A l'attention du sénateur et Maîtresse du Grand Commerce et des étrangers de la Grande République, Maria Ganzaga
Chère sénatrice Maria Ganzaga,
Comme vous l’avez si justement dit, le Nazum occidental, et plus particulièrement le Tsarat du Khardaz, représente pour nous un très gros marché d’exportation pour notre complexe militaro-industriel. Je pense notamment au dernier contrat en date, se chiffrant en plusieurs milliards de dollars internationaux, portant sur l’acquisition de chasseurs de dernière génération JS-17 Walküre.

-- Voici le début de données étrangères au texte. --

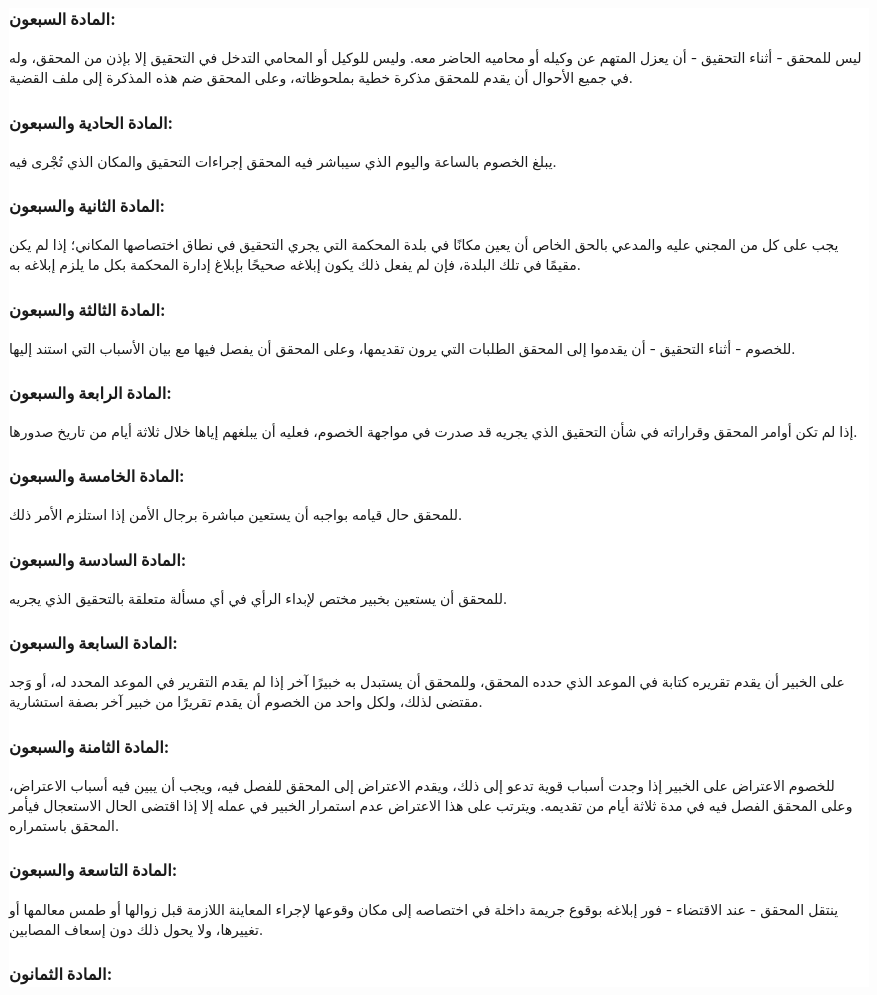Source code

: ### المادة السبعون: 

ليس للمحقق - أثناء التحقيق - أن يعزل المتهم عن وكيله أو محاميه الحاضر معه. وليس للوكيل أو المحامي التدخل في التحقيق إلا بإذن من المحقق، وله في جميع الأحوال أن يقدم للمحقق مذكرة خطية بملحوظاته، وعلى المحقق ضم هذه المذكرة إلى ملف القضية. 

### المادة الحادية والسبعون: 

يبلغ الخصوم بالساعة واليوم الذي سيباشر فيه المحقق إجراءات التحقيق والمكان الذي تُجْرى فيه. 

### المادة الثانية والسبعون: 

يجب على كل من المجني عليه والمدعي بالحق الخاص أن يعين مكانًا في بلدة المحكمة التي يجري التحقيق في نطاق اختصاصها المكاني؛ إذا لم يكن مقيمًا في تلك البلدة، فإن لم يفعل ذلك يكون إبلاغه صحيحًا بإبلاغ إدارة المحكمة بكل ما يلزم إبلاغه به. 

### المادة الثالثة والسبعون: 

للخصوم - أثناء التحقيق - أن يقدموا إلى المحقق الطلبات التي يرون تقديمها، وعلى المحقق أن يفصل فيها مع بيان الأسباب التي استند إليها. 

### المادة الرابعة والسبعون: 

إذا لم تكن أوامر المحقق وقراراته في شأن التحقيق الذي يجريه قد صدرت في مواجهة الخصوم، فعليه أن يبلغهم إياها خلال ثلاثة أيام من تاريخ صدورها. 

### المادة الخامسة والسبعون: 

للمحقق حال قيامه بواجبه أن يستعين مباشرة برجال الأمن إذا استلزم الأمر ذلك. 

### المادة السادسة والسبعون: 

للمحقق أن يستعين بخبير مختص لإبداء الرأي في أي مسألة متعلقة بالتحقيق الذي يجريه. 

### المادة السابعة والسبعون: 

على الخبير أن يقدم تقريره كتابة في الموعد الذي حدده المحقق، وللمحقق أن يستبدل به خبيرًا آخر إذا لم يقدم التقرير في الموعد المحدد له، أو وَجد مقتضى لذلك، ولكل واحد من الخصوم أن يقدم تقريرًا من خبير آخر بصفة استشارية. 

### المادة الثامنة والسبعون: 

للخصوم الاعتراض على الخبير إذا وجدت أسباب قوية تدعو إلى ذلك، ويقدم الاعتراض إلى المحقق للفصل فيه، ويجب أن يبين فيه أسباب الاعتراض، وعلى المحقق الفصل فيه في مدة ثلاثة أيام من تقديمه. ويترتب على هذا الاعتراض عدم استمرار الخبير في عمله إلا إذا اقتضى الحال الاستعجال فيأمر المحقق باستمراره. 

### المادة التاسعة والسبعون: 

ينتقل المحقق - عند الاقتضاء - فور إبلاغه بوقوع جريمة داخلة في اختصاصه إلى مكان وقوعها لإجراء المعاينة اللازمة قبل زوالها أو طمس معالمها أو تغييرها، ولا يحول ذلك دون إسعاف المصابين. 

### المادة الثمانون:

Pour venir au sujet principal de votre missive, nous comprenons tout à fait vos inquiétudes : le Nazum occidental a radicalement changé en quelques années, passant de zone calme à une poudrière ressemblant de plus en plus à ce qu’est l’Eurysie de l’Est. À ce titre, il est légitime que la Grande République se montre attentive à la sécurité de l’île de Tercera, territoire velsnien dont la stabilité constitue un enjeu régional à part entière.
L’Empire raskenois et son gouvernement partagent votre analyse quant à l’impact négatif sur les échanges et le commerce qu’aurait une détérioration déjà fragile de la stabilité régionale. Rasken, en tant que nation industrielle et exportatrice, n’a aucun intérêt à ce que la fragile paix de la région se transforme en conflit. Dans ce contexte, votre volonté d’instaurer une instance de contrôle des ventes d’armement en direction de ces pays est parfaitement légitime ; cependant, nous avons des doutes quant à son efficacité réelle en tant qu’outil de préservation de la paix. En effet, nous évoluons dans un monde très militarisé : les nations disposant de capacités industrielles et technologiques suffisantes pour exporter de l’armement sont nombreuses. Dans un tel environnement, si cette instance que vous proposez voyait le jour et qu’elle interdisait une vente, le Tsarat, ou tout autre pays du Nazum occidental, ne ferait que se tourner vers d’autres fournisseurs, moins transparents et moins attentifs aux équilibres régionaux. Pour tout vous dire, nous craignons que l’implantation d’une telle instance pourrait paradoxalement fragiliser les intérêts que vous cherchez à protéger. En effet, aujourd’hui, lorsqu’un contrat est conclu avec nos industriels, nous disposons d’une visibilité directe sur les capacités acquises, les volumes livrés et les usages envisagés. Ces informations représentent un levier très important, car c’est en ces temps que l’information est l’une des ressources les plus précieuses pour anticiper, dissuader et, le cas échéant, contenir les escalades.
De plus, l’instauration d’une telle instance poserait de sérieuses difficultés politiques et industrielles internes, car si une vente venait à être annulée, cela serait le fruit d’un acteur extérieur, une nation amie certes, mais un acteur extérieur tout de même. Malgré cela, le gouvernement raskenois tient à vous rassurer : jamais nous ne nous permettrions de vendre des armes à une nation qui menacerait les intérêts d’un allié.
Cordialement,
Axel Orndorff, Ministre des Affaires Étrangères de l'Empire Raskenois.